Publisher: Bantam Books
Date Published: May 2010
Mass Market Paperback
Reviewed by Lil
Obtained via Publisher
Lord Vere is a British secret agent. His facade as harmless, bumbling and befuddled has stood him in good stead for hunting down criminals. The public persona has been nothing if not effective but the constant act even when amongst loved ones has been a greater burden than he could ever have imagined.
The latest assignment throws him into the exceedingly narrow path of Elissande Edgerton. As a woman of 24, she keenly feels her situation of isolation. But even more, she is gripped by a desperation to escape her utterly cruel and controlling uncle. Her goal has been hampered by an equally desperate need to protect and save her frail aunt.
There has been very little recourse at the country manor where she and her aunt and uncle reside. When a sparklingly polished house-party group come to plead refuge under her roof, luck seems to have finally turned. Her uncle is away and if she can but ensnare one of these fine gentlemen, she may achieve her goals once and for all.
While the plot of this story was somewhat dubious upon looking back after reading the book, the writing itself absolutely dazzled. How the author managed to take such an unlikely situation and make it so touching, hilarious, and tragic is well and truly beyond me. She uses some extremely unlikely prose for seduction and turns it into something exquisitely romantic.
Readers are unlikely to find another heroine more worthy of being saved or stronger for her time period. Her actions are drastic, scandalous and yet appear to have logic to them. Elissande’s will to survive is as large as her capacity to love.

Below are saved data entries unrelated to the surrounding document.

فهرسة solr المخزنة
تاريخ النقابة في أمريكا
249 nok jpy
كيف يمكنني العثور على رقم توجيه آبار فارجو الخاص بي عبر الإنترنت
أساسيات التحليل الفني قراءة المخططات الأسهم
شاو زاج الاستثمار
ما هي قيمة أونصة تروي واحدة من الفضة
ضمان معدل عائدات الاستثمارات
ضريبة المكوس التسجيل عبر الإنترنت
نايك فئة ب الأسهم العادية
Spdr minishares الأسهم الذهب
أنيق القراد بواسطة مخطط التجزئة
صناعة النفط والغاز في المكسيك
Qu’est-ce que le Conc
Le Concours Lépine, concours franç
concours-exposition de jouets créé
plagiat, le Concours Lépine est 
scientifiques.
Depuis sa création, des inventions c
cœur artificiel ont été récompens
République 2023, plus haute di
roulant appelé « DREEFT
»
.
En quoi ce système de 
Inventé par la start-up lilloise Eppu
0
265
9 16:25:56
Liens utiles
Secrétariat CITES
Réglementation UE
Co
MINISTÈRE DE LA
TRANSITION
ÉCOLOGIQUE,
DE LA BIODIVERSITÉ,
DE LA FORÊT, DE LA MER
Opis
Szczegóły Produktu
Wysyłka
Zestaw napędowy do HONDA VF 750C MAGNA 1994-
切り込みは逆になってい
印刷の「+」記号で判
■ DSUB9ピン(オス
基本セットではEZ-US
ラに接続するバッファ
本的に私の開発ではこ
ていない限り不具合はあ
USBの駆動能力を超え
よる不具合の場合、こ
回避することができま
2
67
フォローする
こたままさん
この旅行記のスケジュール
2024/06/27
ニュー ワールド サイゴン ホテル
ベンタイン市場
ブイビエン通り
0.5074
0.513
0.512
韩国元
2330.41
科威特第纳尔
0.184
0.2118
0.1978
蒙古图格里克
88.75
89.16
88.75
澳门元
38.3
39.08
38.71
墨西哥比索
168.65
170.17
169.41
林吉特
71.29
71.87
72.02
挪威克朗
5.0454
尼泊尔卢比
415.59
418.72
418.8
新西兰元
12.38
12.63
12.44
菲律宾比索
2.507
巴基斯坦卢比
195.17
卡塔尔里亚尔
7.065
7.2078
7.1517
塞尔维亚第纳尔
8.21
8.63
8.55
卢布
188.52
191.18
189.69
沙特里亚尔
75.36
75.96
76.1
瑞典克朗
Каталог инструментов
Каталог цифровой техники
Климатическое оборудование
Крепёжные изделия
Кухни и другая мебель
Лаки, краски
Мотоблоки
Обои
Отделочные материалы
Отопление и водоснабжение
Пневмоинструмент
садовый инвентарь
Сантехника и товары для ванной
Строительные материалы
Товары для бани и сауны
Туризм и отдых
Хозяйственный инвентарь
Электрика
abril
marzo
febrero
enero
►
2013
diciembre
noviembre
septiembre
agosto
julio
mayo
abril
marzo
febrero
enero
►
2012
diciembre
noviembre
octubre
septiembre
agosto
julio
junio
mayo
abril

Our hero on the other hand is surprisingly unforgiving for a great portion of the story and it was difficult to watch him repeatedly hardening his heart to Ellie. One must also note that though he has had 13 years of practice, he makes slips and his true personality shows rather more easily than one would expect. In this regard, it didn’t really make sense to carry on acting the idiot when in private with Elissande.
It is with a deft pen that we are introduced to the chillingly disturbing uncle. Though Douglas Edgerton is not present for much of the book, the impact of his character and the fear he inspires in his niece and his wife was vivid.
The talent of the author enables the reader to suspend disbelief as we follow this tale. If the play on wit and dialogue doesn’t capture you, nothing in romance likely will.
This is an objective review and not an endorsement of this book.